Barkley also suggests teams should be eliminated from playoffs if any of their players test positive for coronavirus
Tuesday 26 May 2020 07:09, UK
Charles Barkley believes the suspended NBA season will come to a conclusion, citing knowledge obtained from his bosses at Turner Sports.
"[The NBA is] gonna make a decision in the next week," Barkley said on Monday on ESPN's The Paul Finebaum Show.
"I'm 100 per cent sure we are going to play. I know my friends in Major League Baseball are going to play. I know that the hockey league is going to play. I think the pro football and the college football, they have to sit back and see how it goes for us.
"I do know this, talking to my bosses at Turner, we are going to play basketball. It is gonna be in Florida and [Las] Vegas, or just Florida."
A concerned Barkley laid out a possible ugly scenario for the NBA postseason if it is played this summer amid the coronavirus pandemic. The Hall of Famer believes teams should be eliminated from the playoffs if one of their players tests positive for coronavirus.
"I think the one thing we have to go do is, how are we going to handle if one of our players gets infected," Barkley told Finebaum.
"That to me is the tricky part. You can't stop the playoffs. I think a team is just going to have to forfeit a series if any of their players, not even their best player, gets the virus.
"You're going to have to sequester the entire team, and they are going to have to forfeit a round of the playoffs. They are going to be gone for the playoffs.
"It would be devastating for us in the NBA if the Milwaukee Bucks got taken out, even if it is a guy who just is sitting on the bench, you would have to take the whole Milwaukee Bucks team and the great player Giannis [Antetokounmpo], they would lose in the first round of the playoffs.
"This stuff is just uncharted waters. We're going to have to learn as we go."
Barkley added that both the nature of the game and the prospective living quarters for the players could put them at risk of infection.

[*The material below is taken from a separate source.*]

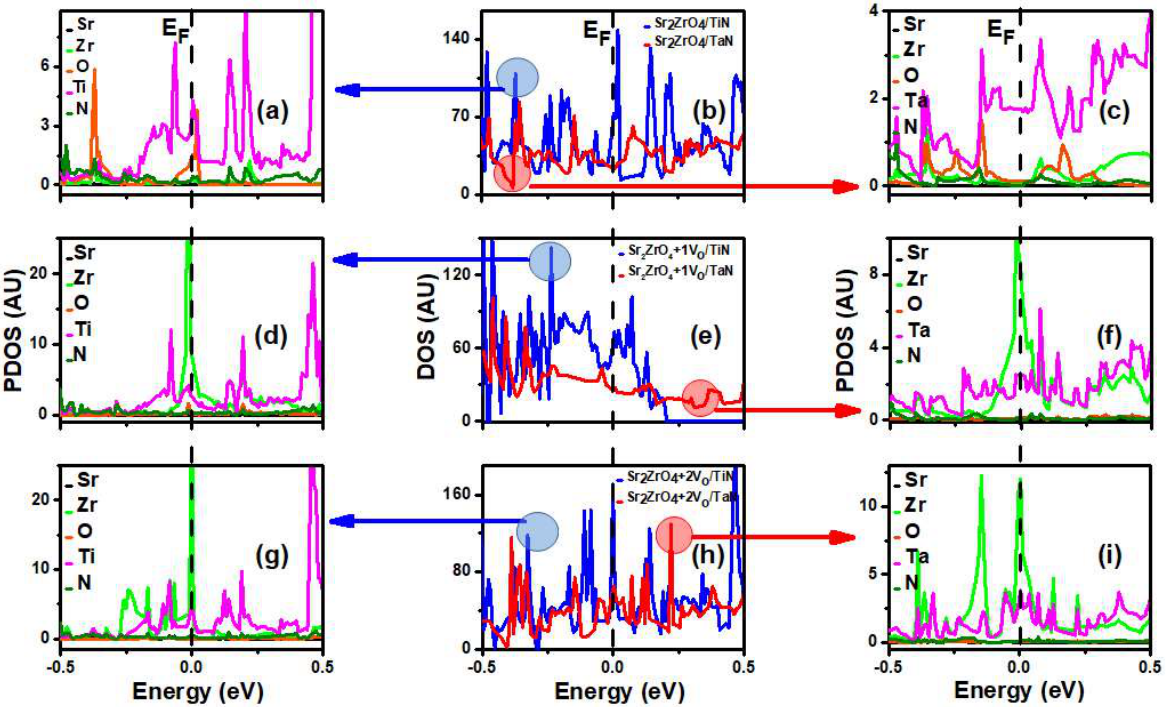
Figure 7. DOS in middle panel and their respective PDOS in left and right panel for ( a – c ) pristine ( d – f ) pristine + 1V o ( g – i ) pristine + 2V o 2D layered RP perovskite structures.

"Big basketball players pushing on each other in the lane, fighting for rebounds and post position, there is no way they can social distance," Barkley said. "They say they are going to put them in a hotel for two or three months. Are the maids going to be in the hotel for two or three months? The maids are going to go home every day. What about the people in room service? They're going to go home every day. So it is just a lot of unanswered questions."
The Monday interview came a day after Barkley made headlines for his work as a commentator on the charity golf match featuring Tiger Woods, Peyton Manning, Phil Mickelson and Tom Brady.
Barkley mocked Brady's poor play until Brady fired back after sinking a chip shot from the fairway.
"I was just really glad the guys had some fun," Barkley told Finebaum. "You know, when you do events like that, if the guys are not having fun, it's really boring. It was awesome, and it gave us something to do on a Sunday afternoon."